It also matters how this momentum is utilised by the US international climate team led by Special Envoy for Climate John Kerry. There is space to increase trust and motivation among global partners. The major climate investment will boost US credibility on the world stage, providing a strong new opening from which to share lessons learned and encourage partner nations, especially advanced economies, to accelerate their own climate-friendly policies. Given the risk of the bill’s new allowances for oil and gas leases and the opening of federal lands, this will be a tightrope walk – it would be disingenuous to ask an African nation to stop taking fuel out of the ground, for instance, while encouraging the opposite at home.
Holes persist in US climate policy, that is for sure. For one, a decade-long promise to help developing nations make a climate transition stands largely unfilled. Developing countries have largely delivered their end of the bargain so far, but the US is far behind on delivering its fair share. The risks are existential – if developing nations approach the same emissions footprint per capita as developed nations, all hopes for a tenable climate future would be quickly dismissed. As the US bill prioritises environmental justice at home, US global action on climate should also look out for vulnerable communities abroad.

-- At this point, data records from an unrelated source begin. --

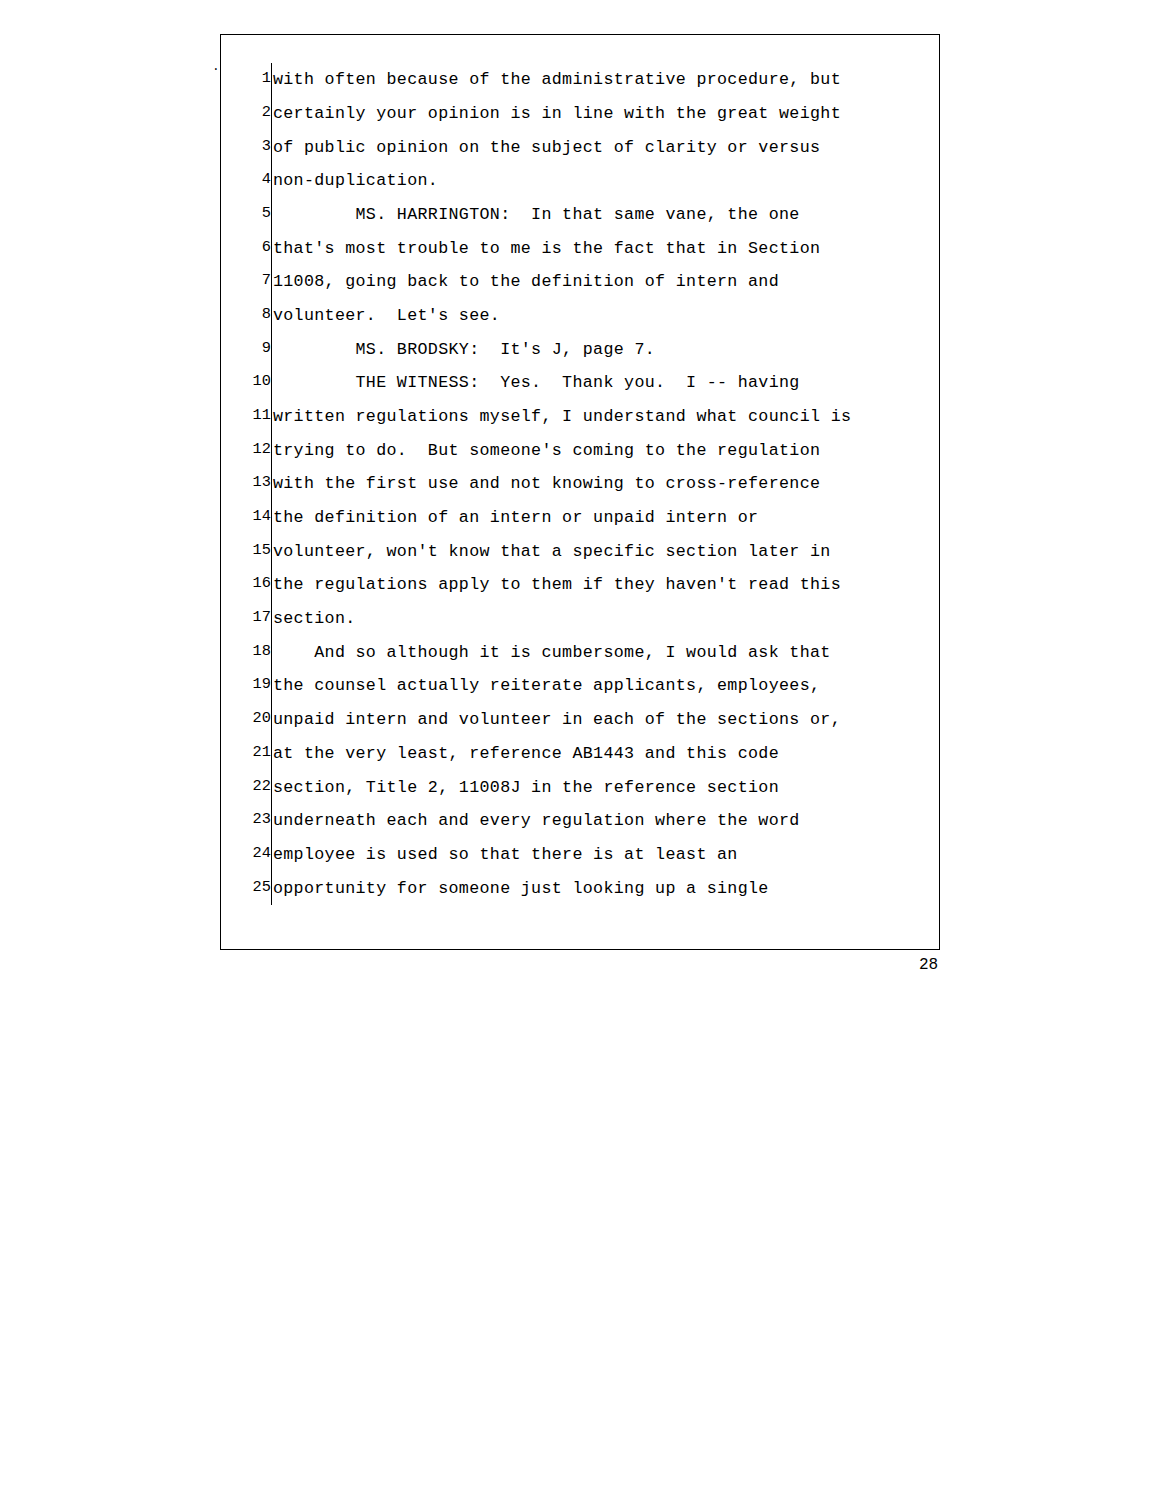.
| 1 | | with often because of the administrative procedure, but |
| 2 | | certainly your opinion is in line with the great weight |
| 3 | | of public opinion on the subject of clarity or versus |
| 4 | | non-duplication. |
| 5 | | MS. HARRINGTON: In that same vane, the one |
| 6 | | that's most trouble to me is the fact that in Section |
| 7 | | 11008, going back to the definition of intern and |
| 8 | | volunteer. Let's see. |
| 9 | | MS. BRODSKY: It's J, page 7. |
| 10 | | THE WITNESS: Yes. Thank you. I -- having |
| 11 | | written regulations myself, I understand what council is |
| 12 | | trying to do. But someone's coming to the regulation |
| 13 | | with the first use and not knowing to cross-reference |
| 14 | | the definition of an intern or unpaid intern or |
| 15 | | volunteer, won't know that a specific section later in |
| 16 | | the regulations apply to them if they haven't read this |
| 17 | | section. |
| 18 | | And so although it is cumbersome, I would ask that |
| 19 | | the counsel actually reiterate applicants, employees, |
| 20 | | unpaid intern and volunteer in each of the sections or, |
| 21 | | at the very least, reference AB1443 and this code |
| 22 | | section, Title 2, 11008J in the reference section |
| 23 | | underneath each and every regulation where the word |
| 24 | | employee is used so that there is at least an |
| 25 | | opportunity for someone just looking up a single |
28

So, as the world rightly celebrates the many benefits, direct and indirect, that will come from this historic investment, the US would do well to keep its eye on the prize. A win of this magnitude can be a powerful force for unlocking action in other countries. Ultimately, however, the US must lean more into the green than the dirty elements of this bill and follow through on the many other ways it can support an energy transition both at home and within countries most harmed by climate impacts.